Gene Set Enrichment Analysis
Differential gene expression was computed on the METABRIC and TCGA-BRCA datasets using the Comparative Marker Selection module of Genepattern, by comparing tumors carrying a neoGATA3 mutation and all other tumors. GSEA was then calculated on the ranked list of makers using the GSEA Preranked module and interrogating the Hallmarks and the C3-TFT Transcription Factor Targets gene set collections of the MSigDb of the Broad Institute. FDR <0.05 was considered significant.

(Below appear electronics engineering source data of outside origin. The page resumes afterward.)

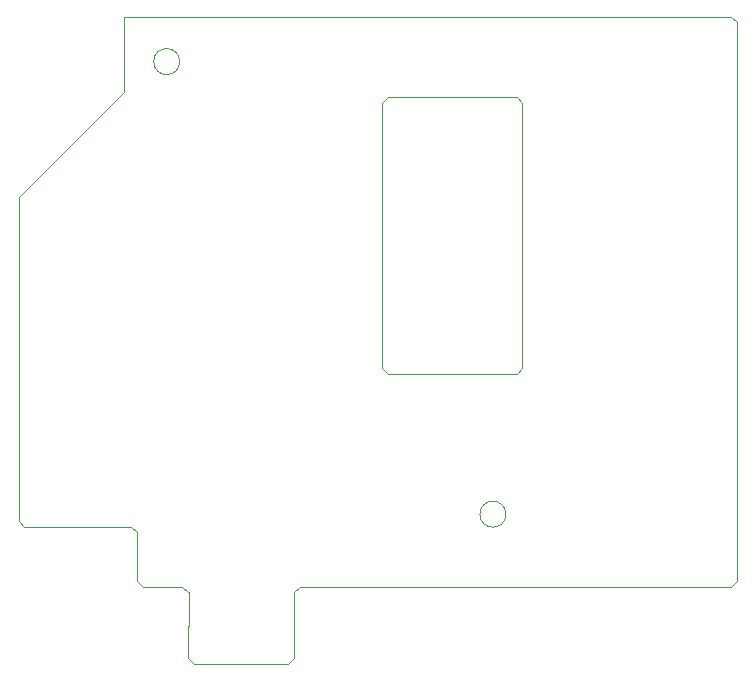
<source format=gbr>
G04 #@! TF.FileFunction,Profile,NP*
%FSLAX46Y46*%
G04 Gerber Fmt 4.6, Leading zero omitted, Abs format (unit mm)*
G04 Created by KiCad (PCBNEW (after 2015-may-01 BZR unknown)-product) date 2015/07/02 23:44:59*
%MOMM*%
G01*
G04 APERTURE LIST*
%ADD10C,0.100000*%
G04 APERTURE END LIST*
D10*
X127363220Y-110596680D02*
X127866140Y-111099600D01*
X105491280Y-80865980D02*
X156900880Y-80865980D01*
X137860700Y-122996400D02*
G75*
G03X137860700Y-122996400I-1100000J0D01*
G01*
X110240700Y-84676400D02*
G75*
G03X110240700Y-84676400I-1100000J0D01*
G01*
X138760700Y-111096400D02*
X127860700Y-111096400D01*
X139260700Y-110596400D02*
X138760700Y-111096400D01*
X139260700Y-88196400D02*
X139260700Y-110596400D01*
X138760700Y-87696400D02*
X139260700Y-88196400D01*
X127860700Y-87696400D02*
X138760700Y-87696400D01*
X127360700Y-88196400D02*
X127860700Y-87696400D01*
X127360700Y-110596400D02*
X127360700Y-88196400D01*
X157400700Y-81366400D02*
X156900700Y-80866400D01*
X157400700Y-128626400D02*
X157400700Y-81366400D01*
X156900700Y-129126400D02*
X157400700Y-128626400D01*
X120410700Y-129126400D02*
X156900700Y-129126400D01*
X119910700Y-129626400D02*
X120410700Y-129126400D01*
X119910700Y-135196400D02*
X119910700Y-129626400D01*
X119410700Y-135696400D02*
X119910700Y-135196400D01*
X111410700Y-135696400D02*
X119410700Y-135696400D01*
X110910700Y-135196400D02*
X111410700Y-135696400D01*
X110910700Y-132486400D02*
X110910700Y-135196400D01*
X111010700Y-132486400D02*
X110910700Y-132486400D01*
X111010700Y-129606400D02*
X111010700Y-132486400D01*
X110910700Y-129606400D02*
X111010700Y-129606400D01*
X110411100Y-129126400D02*
X110910700Y-129606400D01*
X107100700Y-129126400D02*
X110411100Y-129126400D01*
X106600700Y-128626400D02*
X107100700Y-129126400D01*
X106600700Y-124546400D02*
X106600700Y-128626400D01*
X106100700Y-124046400D02*
X106600700Y-124546400D01*
X97100700Y-124046400D02*
X106100700Y-124046400D01*
X96600700Y-123546400D02*
X97100700Y-124046400D01*
X96600700Y-96106400D02*
X96600700Y-123546400D01*
X105490700Y-87216400D02*
X96600700Y-96106400D01*
X105490700Y-80866400D02*
X105490700Y-87216400D01*
M02*

</source>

Neogata3-specific antibody production
A peptide was synthesized based on the predicted neoGATA3-specific C-terminal sequence (PGEQGRPVRTVRPPQPHSGGGMPMGTLSAMPVGSTTSFTILTDP), including residues 309-352, plus a final Cys. The peptide was conjugated with KLH and used to immunize rabbits. Polyclonal antibodies were obtained following standard procedures.
Statistical analyses
The specific statistical test used for each analysis is indicated in the respective figure legend or table description. Statistical analyses were performed with R studio.
Acknowledgments
We want to thank G. Timelthaler, M.A. Quintela and F. Reyal for valuable contributions, J. Valcárcel, J. Muñoz-Pérez, and O. Domínguez for discussions.